A gray, evil earth; a gray, evil sky, with bomb-dropping aeroplanes overhead like vultures waiting to swoop down upon their carrion prey. Upon that scene night fell.

On that small section of the trenches not less than 50,000 projectiles had fallen that evening. The shrill whistling of bullets, the baby's wail of falling torpedoes, the spattering "whit" "whit" of ricochetting fuses, the six-fold squall of the 77's, the whine of the small howitzers, and the roar of large shell formed a shrieking arch in the tortured and glutted air.

Nor was the French artillery silent. The batteries of "Soixante-Quinze" replied incessantly. From time to time the bellow as of a prehistoric bull told that the 8.2-inch gun was bodily tearing holes and men in the enemy's trenches. The long thin Rimailho sent its 5.9-inch shell with the swift flight of a vengeful meteor and the new great 10-inch howitzer looped its 240-pound shell upon the dug-outs where the men were sheltering. There is neither shelter nor men after that shell has fallen.

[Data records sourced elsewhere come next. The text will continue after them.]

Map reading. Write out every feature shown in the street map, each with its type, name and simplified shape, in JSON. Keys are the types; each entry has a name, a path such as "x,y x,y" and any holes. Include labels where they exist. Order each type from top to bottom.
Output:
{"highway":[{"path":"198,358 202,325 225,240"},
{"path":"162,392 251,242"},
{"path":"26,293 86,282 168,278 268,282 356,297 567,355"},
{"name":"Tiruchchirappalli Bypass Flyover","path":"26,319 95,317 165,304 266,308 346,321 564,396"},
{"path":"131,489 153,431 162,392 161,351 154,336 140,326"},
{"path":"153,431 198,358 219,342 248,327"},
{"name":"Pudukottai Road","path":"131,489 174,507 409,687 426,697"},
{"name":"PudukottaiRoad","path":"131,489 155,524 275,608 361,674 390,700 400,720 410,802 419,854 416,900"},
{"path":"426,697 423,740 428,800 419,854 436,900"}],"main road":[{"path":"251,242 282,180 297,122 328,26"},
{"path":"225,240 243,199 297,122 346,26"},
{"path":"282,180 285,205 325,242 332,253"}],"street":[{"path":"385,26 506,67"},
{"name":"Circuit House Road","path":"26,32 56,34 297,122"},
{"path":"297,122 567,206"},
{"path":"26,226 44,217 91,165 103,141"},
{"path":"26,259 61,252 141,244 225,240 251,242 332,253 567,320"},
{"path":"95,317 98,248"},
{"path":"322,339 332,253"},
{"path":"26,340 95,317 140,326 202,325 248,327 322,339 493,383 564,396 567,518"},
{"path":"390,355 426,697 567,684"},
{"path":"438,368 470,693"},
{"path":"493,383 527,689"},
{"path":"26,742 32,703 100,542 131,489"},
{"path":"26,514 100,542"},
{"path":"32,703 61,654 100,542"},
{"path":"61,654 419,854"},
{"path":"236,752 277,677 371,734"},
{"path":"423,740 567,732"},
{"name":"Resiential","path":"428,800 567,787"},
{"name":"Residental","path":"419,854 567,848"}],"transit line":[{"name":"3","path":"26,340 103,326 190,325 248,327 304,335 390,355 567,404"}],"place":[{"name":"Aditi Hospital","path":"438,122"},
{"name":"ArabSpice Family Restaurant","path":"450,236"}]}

The guards in the advance trenches were redoubled. Extra supplies of bombs and hand-grenades were served out.

Under arms, silent, expectant, grim, stood the Moroccan brigade. Their turn was coming, soon.

The night dragged on. No one went to sleep, for sleep was impossible under the fury of noise.

The Germans, systematic in everything, over-systematic in everything, never commence an assault before midnight. At half-past eleven o'clock, Horace plugged in for the order to be given for the barrage fire to begin.

The whirlwind of vertically-falling flame shut off the German lines in a tawny curtain of annihilation.

Now and then rockets shot up, red, green and white, writing artillery messages on the sky.